We also tend to be on high alert for them, constantly. If someone behaves in a way that triggers my narcissist response, it’s instant fight or flight, with a heavy dose of grey rocking.

This has actually served me quite well, but it’s a fucked up superpower to have.

in reply to Sarah Brown

the endless guilt-tripping is their most powerful tool. Covert Ns are really insidious because they present themselves as shy, introverted, morally superior and even sweet, initially. They're masters at mental gymnastics.

Playing the victim, endlessly talking about themselves and constantly complaining are my three N red flags.

Do you have any advice on how to detect (covert) Ns before they can do much harm? Any specific behaviours to watch out for?

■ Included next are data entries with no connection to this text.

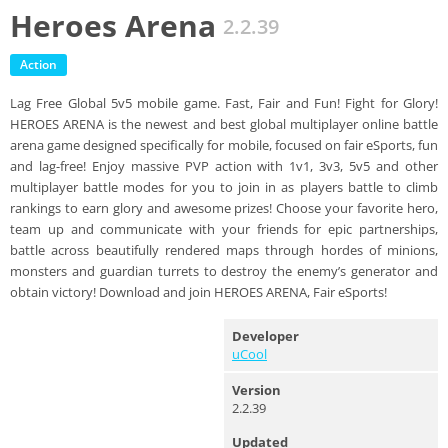
Heroes Arena
2.2.39
Action
Lag Free Global 5v5 mobile game. Fast, Fair and Fun! Fight for Glory!
HEROES ARENA is the newest and best global multiplayer online battle
arena game designed specifically for mobile, focused on fair eSports, fun
and lag-free! Enjoy massive PVP action with 1v1, 3v3, 5v5 and other
multiplayer battle modes for you to join in as players battle to climb
rankings to earn glory and awesome prizes! Choose your favorite hero,
team up and communicate with your friends for epic partnerships,
battle across beautifully rendered maps through hordes of minions,
monsters and guardian turrets to destroy the enemy’s generator and
obtain victory! Download and join HEROES ARENA, Fair eSports!
Developer
uCool
Version
2.2.39
Updated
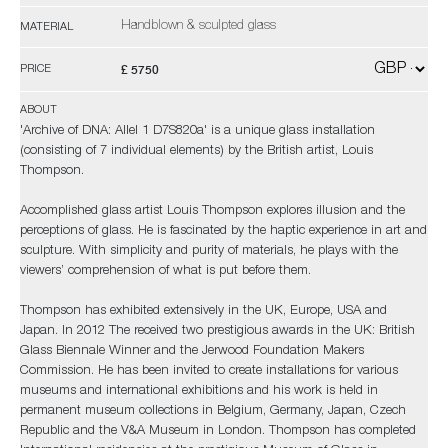
Handblown & sculpted glass
MATERIAL
£ 5750
PRICE
ABOUT
'Archive of DNA: Allel 1 D7S820a' is a unique glass installation
(consisting of 7 individual elements) by the British artist, Louis
Thompson.
Accomplished glass artist Louis Thompson explores illusion and the
perceptions of glass. He is fascinated by the haptic experience in art and
sculpture. With simplicity and purity of materials, he plays with the
viewers’ comprehension of what is put before them.
Thompson has exhibited extensively in the UK, Europe, USA and
Japan. In 2012 The received two prestigious awards in the UK: British
Glass Biennale Winner and the Jerwood Foundation Makers
Commission. He has been invited to create installations for various
museums and international exhibitions and his work is held in
permanent museum collections in Belgium, Germany, Japan, Czech
Republic and the V&A Museum in London. Thompson has completed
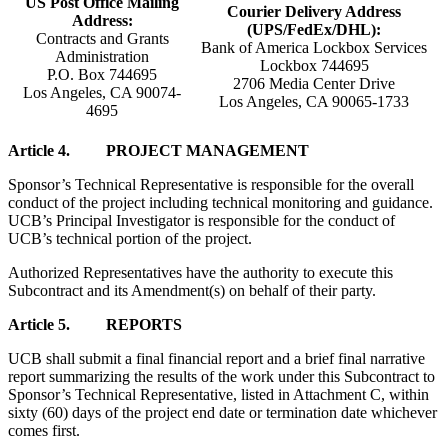
US Post Office Mailing
Courier Delivery Address
Address:
(UPS/FedEx/DHL):
Contracts and Grants
Bank of America Lockbox Services
Administration
Lockbox 744695
P.O. Box 744695
2706 Media Center Drive
Los Angeles, CA 90074-
Los Angeles, CA 90065-1733
4695
Article 4. PROJECT MANAGEMENT
Sponsor’s Technical Representative is responsible for the overall
conduct of the project including technical monitoring and guidance.
UCB’s Principal Investigator is responsible for the conduct of
UCB’s technical portion of the project.
Authorized Representatives have the authority to execute this
Subcontract and its Amendment(s) on behalf of their party.
Article 5. REPORTS
UCB shall submit a final financial report and a brief final narrative
report summarizing the results of the work under this Subcontract to
Sponsor’s Technical Representative, listed in Attachment C, within
sixty (60) days of the project end date or termination date whichever
comes first.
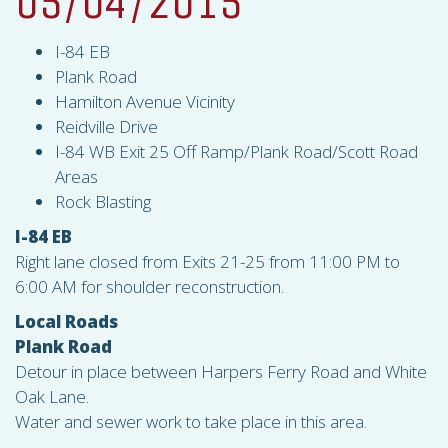
05/04/2015
I-84 EB
Plank Road
Hamilton Avenue Vicinity
Reidville Drive
I-84 WB Exit 25 Off Ramp/Plank Road/Scott Road
Areas
Rock Blasting
I-84 EB
Right lane closed from Exits 21-25 from 11:00 PM to
6:00 AM for shoulder reconstruction.
Local Roads
Plank Road
Detour in place between Harpers Ferry Road and White
Oak Lane.
Water and sewer work to take place in this area.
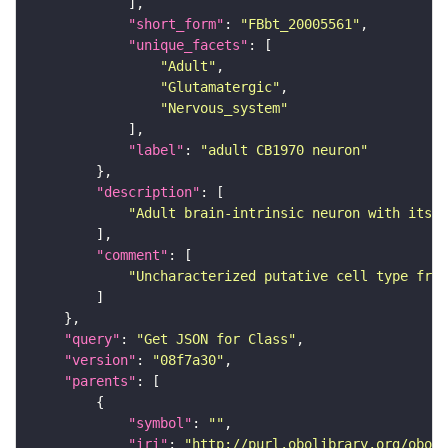
"short_form"
: 
"FBbt_20005561"
"unique_facets"
"Adult"
"Glutamatergic"
"Nervous_system"
"label"
: 
"adult CB1970 neuron"
"description"
"Adult brain-intrinsic neuron with its s
"comment"
"Uncharacterized putative cell type from
"query"
: 
"Get JSON for Class"
"version"
: 
"08f7a30"
"parents"
"symbol"
: 
""
"iri"
: 
"http://purl.obolibrary.org/obo/F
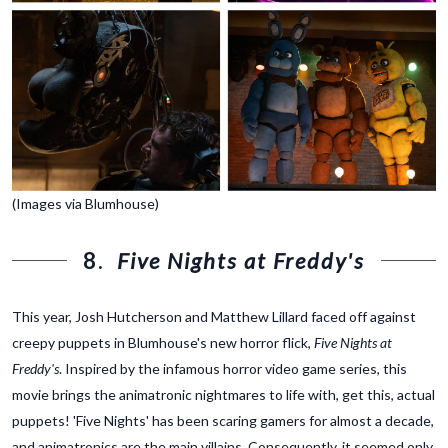
(Images via Blumhouse)
8.
Five Nights at Freddy's
This year, Josh Hutcherson and Matthew Lillard faced off against
creepy puppets in Blumhouse's new horror flick,
Five Nights at
Freddy's
. Inspired by the infamous horror video game series, this
movie brings the animatronic nightmares to life with, get this, actual
puppets! 'Five Nights' has been scaring gamers for almost a decade,
and animatronics are the main villains. Consequently, it seemed only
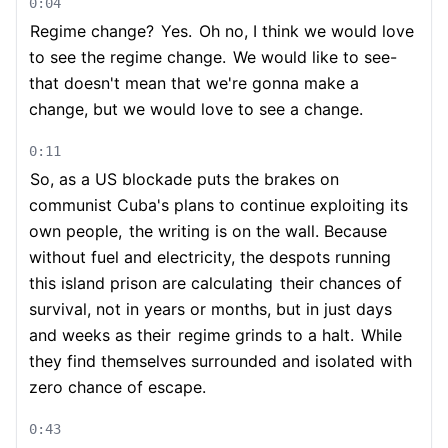
0:04
Regime change?
Yes.
Oh no, I think we would love
to see the regime change.
We would like to see-
that doesn't mean that we're gonna make a
change, but we would love to see a change.
0:11
So, as a US blockade puts the brakes on
communist Cuba's plans to continue exploiting its
own people,
the writing is on the wall. Because
without fuel and electricity, the despots running
this island prison are calculating
their chances of
survival, not in years or months, but in just days
and weeks as their
regime grinds to a halt.
While
they find themselves surrounded and isolated with
zero chance of escape.
0:43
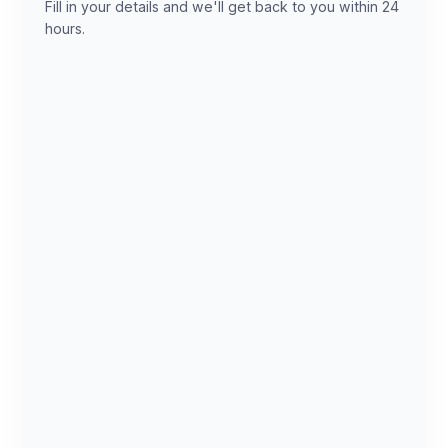
Fill in your details and we'll get back to you within 24
hours.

This entry was edited (1 year ago)
in reply to Llwynog

@Llwynog I’m not sure I can put it into words. There’s usually something “off” about them. Very self absorbed as you note, and feeling the need to constantly have someone or something ready to blame, even for stuff that doesn’t actually require it.
in reply to Llwynog

When small things all align to make them the best / most hard done by person in the world. If it is a pattern then you can guess they are lying or just making stuff up to fit the narrative. For example Brenda said she wanted to move house when she retired because she didn’t know anyone in the village but my dad disagreed. Then he went into a care home but she couldn’t move house then because it would be too awful to abandon the friends in the village she’d known her whole life.
in reply to Alexandra Lanes

With her mild dementia these days, not even from one sentence to the next. It makes it very obvious.